Nachgefragt bei Mürvet Öztürk: Mordserie der rechten Terrorgruppe „Nationalsozialistischer Untergrund“ (Quelle: WNZ)

Die Mordserie der rechten Terrorgruppe „Nationalsozialistischer Untergrund“ schockiert. Zudem zeigt sich, dass dem Verfassungsschutz wiederholt Fehler bei der Fahndung nach der Neonazi-Terrorgruppe unterlaufen sind.

Diskutiert wird nun unter anderem, den Verfassungsschutz neu zu strukturieren, eine Datensammlung über gefährliche Neonazis aufzubauen und einen neuen Anlauf für ein NPD-Verbot zu nehmen. Welche Konsequenzen müssen Ihrer Ansicht nach aus der Mordserie gezogen werden?

Mürvet Öztürk: Ich bin entsetzt über das Ausmaß der menschenverachtenden Gewalt, die mit rechtsextremistischen Hintergründen in Deutschland verübt wurde. Die Morde, die dem „Nationalsozialistischen Untergrund“ zugeordnet werden, zeigen die Existenz rechtsterroristischer Strukturen und bedeuten eine völlig neue Dimension rechtsextremistischer Bedrohung in Deutschland, die bisher unterschätzt wurde. Diese Bedrohung muss von Staat und Gesellschaft auf allen Ebenen entschieden bekämpft werden.

Die Nazimorde sind eine Schande für unser Land. Es ist unfassbar, dass über beinahe eine Dekade hinweg eine rechtsextreme Organisation unschuldige Menschen ermorden konnte, ohne dass die Täter von den Sicherheitsbehörden gefasst worden sind. Eine rasche und transparente Aufklärung über die Hintergründe dieser Gewalttaten ist unumgänglich. Vor allem die Rolle des Hessischen Verfassungsschutzes muss genau aufgeklärt werden. Dazu haben wir am Donnerstag im Hessischen Landtag interfraktionell einen Antrag verabschiedet, wonach sich der Innenausschuss intensiv mit Hintergründen der Mordserie beschäftigen wird.

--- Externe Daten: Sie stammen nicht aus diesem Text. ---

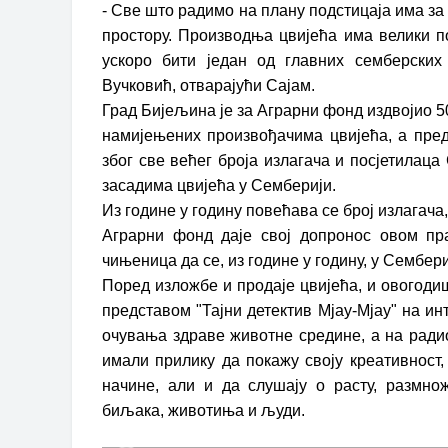
- Све што радимо на плану подстицаја има з
простору. Производња цвијећа има велики по
ускоро бити један од главних семберских
Вучковић, отварајући Сајам.
Град Бијељина је за Аграрни фонд издвојио 
намијењених произвођачима цвијећа, а пре
због све већег броја излагача и посјетилаца
засадима цвијећа у Семберији.
Из године у годину повећава се број излагача
Аграрни фонд даје свој допронос овом пра
чињеница да се, из године у годину, у Сембе
Поред изложбе и продаје цвијећа, и овогоди
представом "Тајни детектив Мјау-Мјау" на ин
очувања здраве животне средине, а на рад
имали прилику да покажу своју креативност
начине, али и да слушају о расту, размн
биљака, животиња и људи.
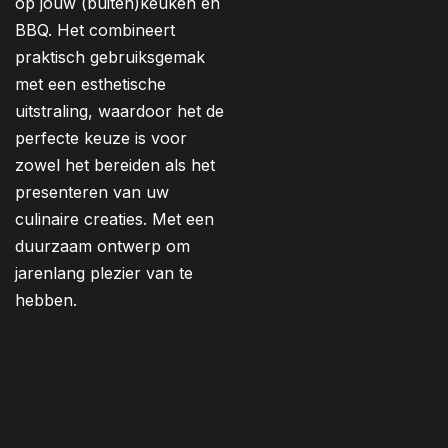
op jouw (buiten)keuken en
BBQ. Het combineert
praktisch gebruiksgemak
met een esthetische
uitstraling, waardoor het de
perfecte keuze is voor
zowel het bereiden als het
presenteren van uw
culinaire creaties. Met een
duurzaam ontwerp om
jarenlang plezier van te
hebben.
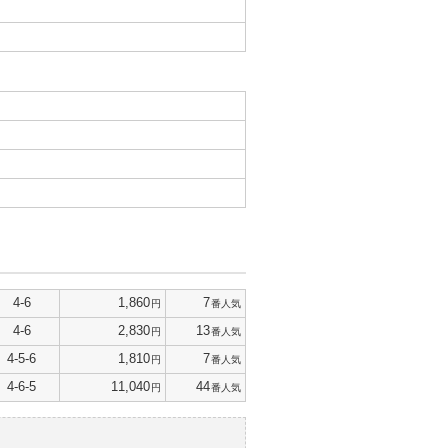
4-6
1,860
7
円
番人気
4-6
2,830
13
円
番人気
4-5-6
1,810
7
円
番人気
4-6-5
11,040
44
円
番人気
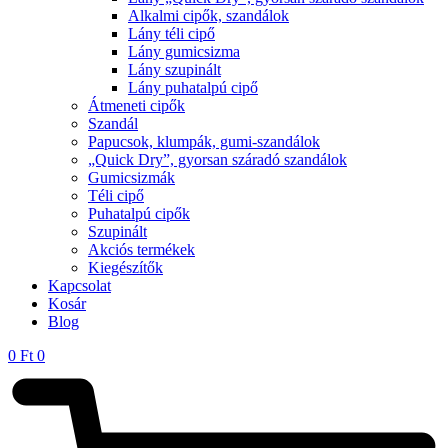
Alkalmi cipők, szandálok
Lány téli cipő
Lány gumicsizma
Lány szupinált
Lány puhatalpú cipő
Átmeneti cipők
Szandál
Papucsok, klumpák, gumi-szandálok
„Quick Dry”, gyorsan száradó szandálok
Gumicsizmák
Téli cipő
Puhatalpú cipők
Szupinált
Akciós termékek
Kiegészítők
Kapcsolat
Kosár
Blog
0
Ft
0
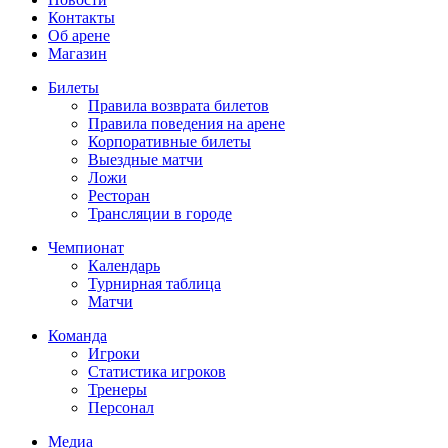
Контакты
Об арене
Магазин
Билеты
Правила возврата билетов
Правила поведения на арене
Корпоративные билеты
Выездные матчи
Ложи
Ресторан
Трансляции в городе
Чемпионат
Календарь
Турнирная таблица
Матчи
Команда
Игроки
Статистика игроков
Тренеры
Персонал
Медиа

Ein Verbotsverfahren gegen die NPD als Konsequenz ist nur dann sinnvoll, wenn es Aussicht auf Erfolg hat. Im Jahr 2003 ist ein Verbotsverfahren gegen die verfassungsfeindliche NPD gescheitert, weil die Rolle der V-Männer nicht geklärt war und bevor diese Frage nicht geklärt ist, wird ein Verbotsverfahren vermutlich erneut scheitern. Vor allem ist es höchste Zeit, die Strukturen unserer Sicherheitsdienste kritisch zu hinterfragen und gegebenenfalls neu zu organisieren.

In Anbetracht der sensiblen Situation ist es angebracht, dass die Diskussion um die Nazi-Morde und ihre Hintergründe nicht parteipolitisch instrumentalisiert werden und keine voreiligen Antworten gegeben werden. Vielmehr muss eine intensive Debatte innerhalb der Gesellschaft über Parteigrenzen hinweg geführt werden, wie wir unsere freiheitlich-demokratische Ordnung verteidigen und aufrechterhalten können.

An dieser Stelle möchte ich der Opfer gedenken und drücke den Hinterbliebenen mein tief empfundenes Mitgefühl aus.

Welcher Termin oder welche Entscheidung ist bei Ihrer Arbeit in der kommenden Woche am wichtigsten?

Öztürk: Ich freue ich mich auf die Verleihung des hessischen Integrationspreises und auf die Veranstaltung der Grünen Jugend Kassel, bei der wir über unser Integrationskonzept diskutieren werden. Schwerpunkt dabei wird die politische Teilhabe von Menschen mit Migrationshintergrund sein.